The data that follows is to be copied exactly, with each image removed.

* SUPPLIED RECORDS
■ ■ ■ ■ ■
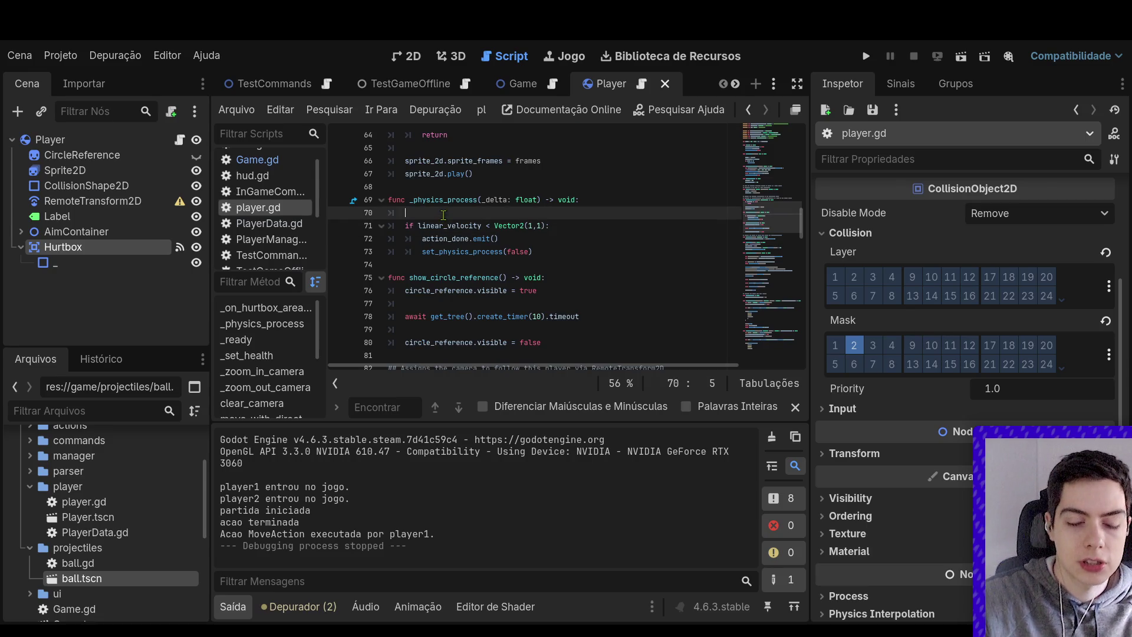
{"action": "type", "text": "print(linear"}
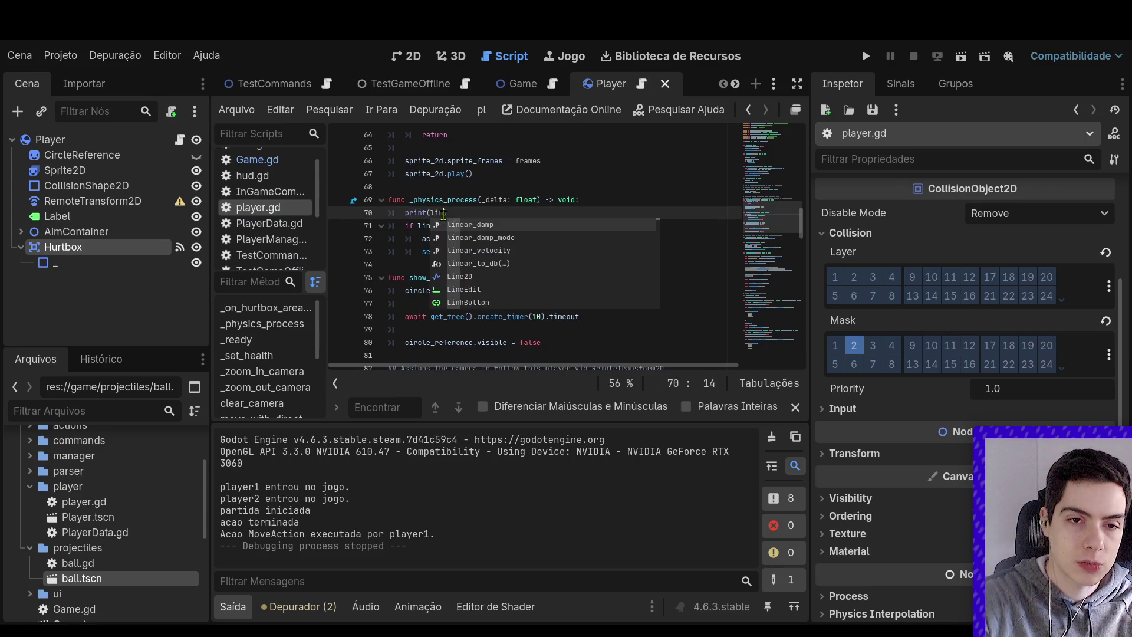
Complete print(linear_velocity) in _physics_process and relaunch the game from the Game scene
{"action": "key", "text": "Down"}
{"action": "key", "text": "Down"}
{"action": "key", "text": "Return"}
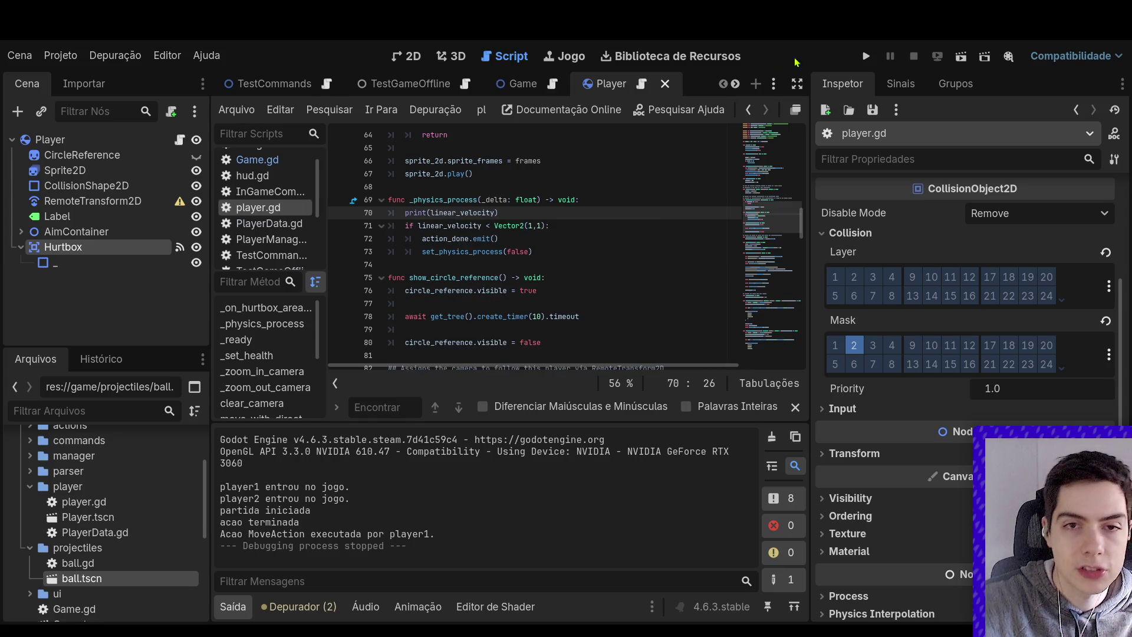
{"action": "left_click", "coordinate": [508, 86]}
{"action": "left_click", "coordinate": [964, 60]}
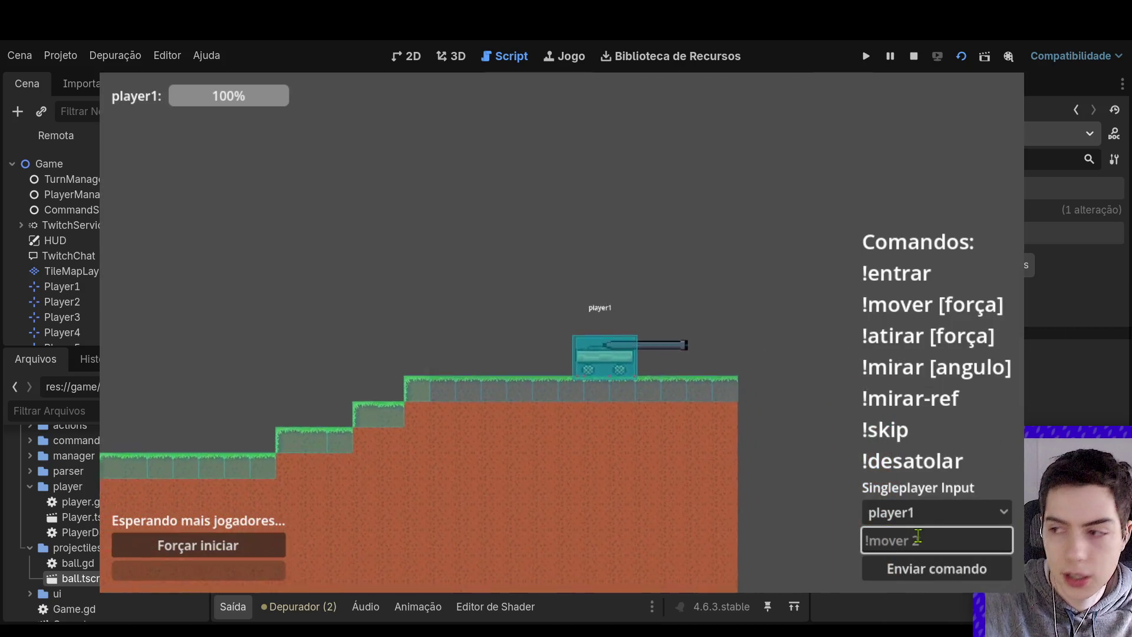
Send the join command as player2 and keep player2 as the command sender
{"action": "left_click", "coordinate": [920, 513]}
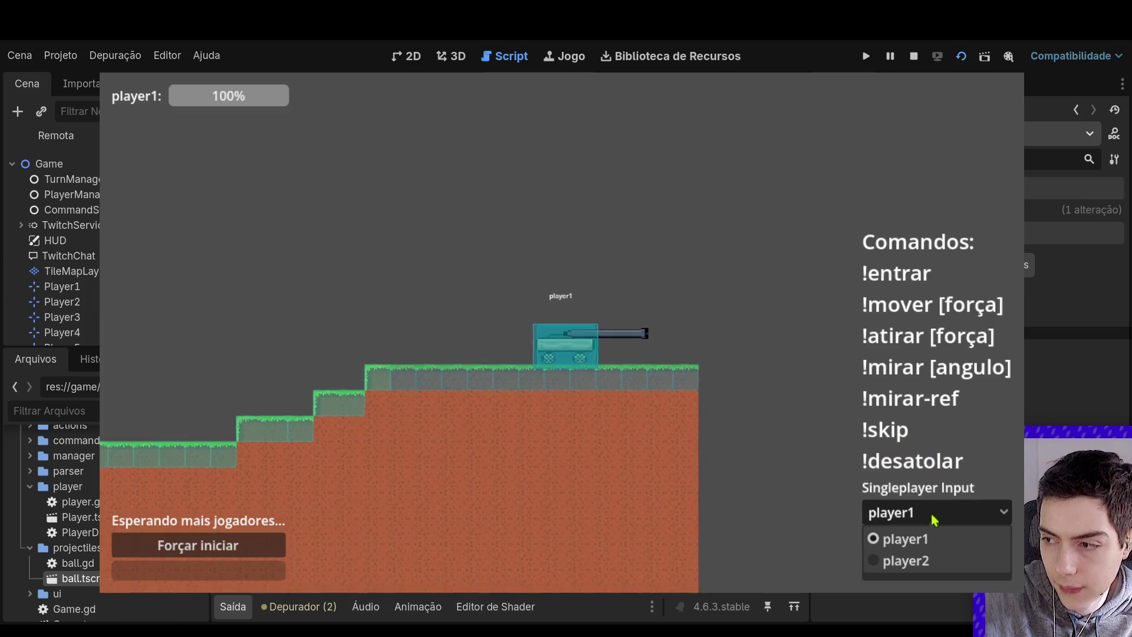
{"action": "left_click", "coordinate": [935, 558]}
{"action": "type", "text": "!entrar"}
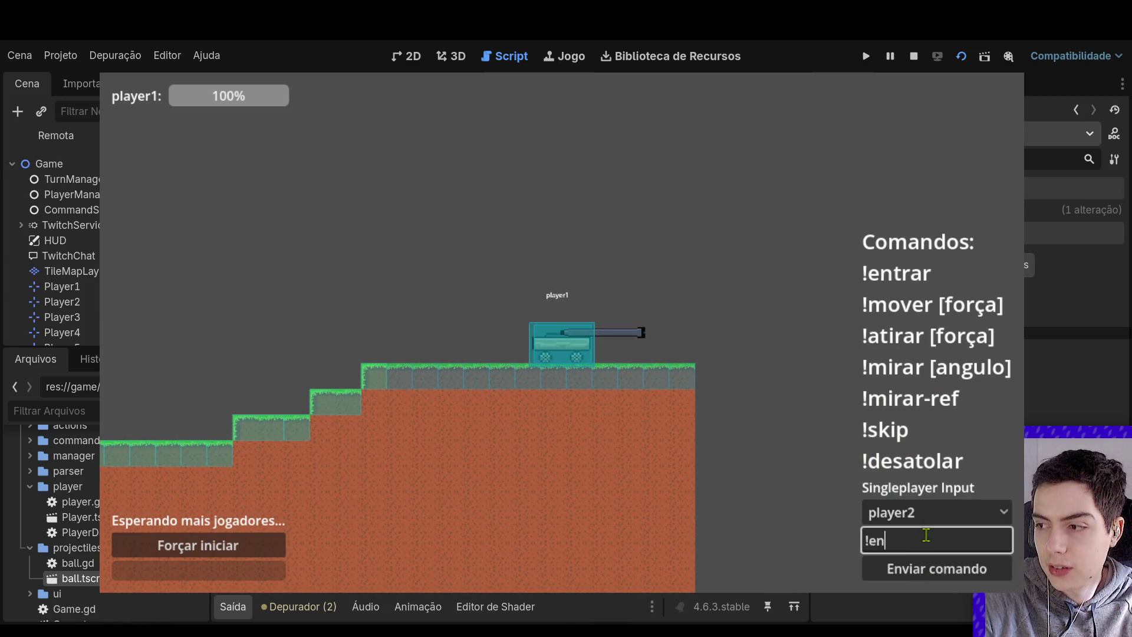
{"action": "left_click", "coordinate": [907, 569]}
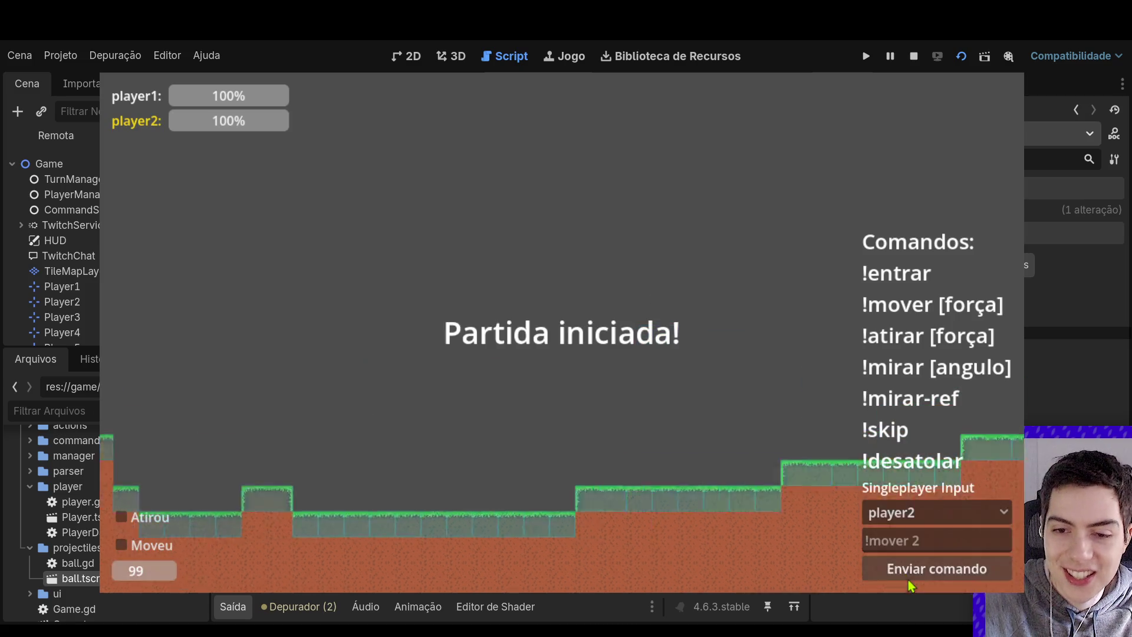
{"action": "left_click", "coordinate": [905, 518]}
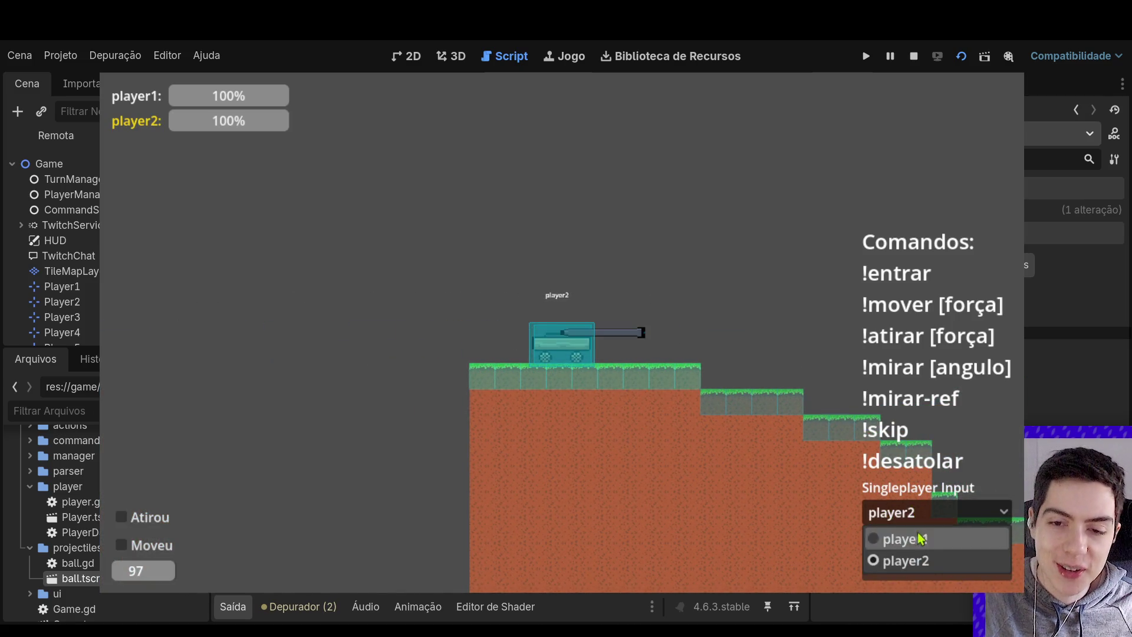
{"action": "left_click", "coordinate": [918, 512]}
■ ■ ■ ■ ■
* RESPONSE BELOW
{"action": "type", "text": "print(linear"}
Complete print(linear_velocity) in _physics_process and relaunch the game from the Game scene
{"action": "key", "text": "Down"}
{"action": "key", "text": "Down"}
{"action": "key", "text": "Return"}
{"action": "left_click", "coordinate": [508, 86]}
{"action": "left_click", "coordinate": [964, 60]}
Send the join command as player2 and keep player2 as the command sender
{"action": "left_click", "coordinate": [920, 513]}
{"action": "left_click", "coordinate": [935, 558]}
{"action": "type", "text": "!entrar"}
{"action": "left_click", "coordinate": [907, 569]}
{"action": "left_click", "coordinate": [905, 518]}
{"action": "left_click", "coordinate": [918, 512]}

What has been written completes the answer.